Zebras are living in herds. Often the herds are mixed thus giving plenty of openings towards partnership and friendship and the like but I've still to find the first advert taking this approach. There are times in the life of a herd when not all noses are pointing in the same direction. Advert 10 captures such a moment to stress the feeling of anxiety towards the future. But this company can help. We have a French and a Dutch version and both texts aren't entirely equivalent. In French there is Only one solution. The text in Dutch says There is only one way out: ahead.

The Zebras of ads 11 and 12 stand for South-Africa. A country is often represented by a typical species living within its borders. Zebras are used for trade fairs in Cape Town and holidays in Kenia, Tanzania as well. Examples with other species online: elephant = South Africa (see Elephant); tiger = Asia (see Bigger cats).

 
(13) 2000 - We excell together; Banking - IT and beyond. (14) 199? - Savanna workstations. (15) 2003 - Make sure that you can act fast. - ADSL internet
 
  I have already  explained in the chapter about Elephants how they stand for the landscape and also for escape, discovery, adventure. We find the landscape-line of thinking in example 14 where we have both, Elephant and Zebra, in an advert for Savanna workstations.

No product has a closer relationship to the trio escape, discovery, adventure than a 4x4 vehicle. Small wonder that we have an advertisement where a nice car is dropped between a bunch of Zebras (ad 17). Curiously enough the text is all about how well the car will perform in city traffic! The text only mentions elephants, no Zebra, and sounds like the writer is making fun at our expense: ... Designed for the jungle, he isn't afraid of the yearly 5 cm of snow ... and ... A fuel economy you will certainly appreciate counting the hours you will spend queueing ...

A pension plan will bring you a better life in the future. The plan is announced with a picture of Zebras drinking on a well. We recognize the feeling of ad 12 (friends, good atmosphere) but also the notion of safari and the luxury of a holiday.

 
(16) 2002 - Sometimes you have it in you. (17) 1998 - 4x4 vehicle
 
  And then we  have the usual guesswork. Advert 13 is about longtime relationship with customers, no-nonsense approach and high productivity and we are shown a picture of mother with child. This kind of image is usually used to convey protection, safety, care (e.g. Penguin, Bear). Why this image, why a Zebra?

Advert 15 about the ADSL internet connection is part of a series where several wild animal species are shown. The Zebra could have been chosen for the notion of freedom or because they were running out of species. (Read about the Cat version).

The next example (16) is also part of a group of similar advertisements for ICT professionals. Several species are shown and in most cases I can only guess why a specific animal was taken.

 
(18) 1990 - The advantage of a standard - PC
 
  There is an advantage  in choosing for a standard., says advert 18. This clearly is not only true for the Personal Computer in 1990, but also for the way adverts were built.
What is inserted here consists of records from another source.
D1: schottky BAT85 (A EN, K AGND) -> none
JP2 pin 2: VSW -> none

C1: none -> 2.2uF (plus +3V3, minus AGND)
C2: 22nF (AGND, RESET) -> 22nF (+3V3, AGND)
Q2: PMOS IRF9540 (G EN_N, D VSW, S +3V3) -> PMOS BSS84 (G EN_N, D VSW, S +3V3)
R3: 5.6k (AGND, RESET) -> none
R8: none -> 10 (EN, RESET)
Standard procedure is to give some facts about the animal (which advert 8 didn't supply) and then make a link with the product. So we can actually learn that Zebras (Equus quagga) have a strong community spirit. They live in herds with an eye-catching coherence because of their remarkable standardizing. This is uniformity.... The reader must be ready now for the connecting thought: The animal kingdom is not the only place where coherence means power. The same holds true in our economy. Rings a bell? You'll find examples of the same procedure in several sections (e.g. Horses ad 3, Penguin ad 1). The species isn't important as long as it's not solitary living.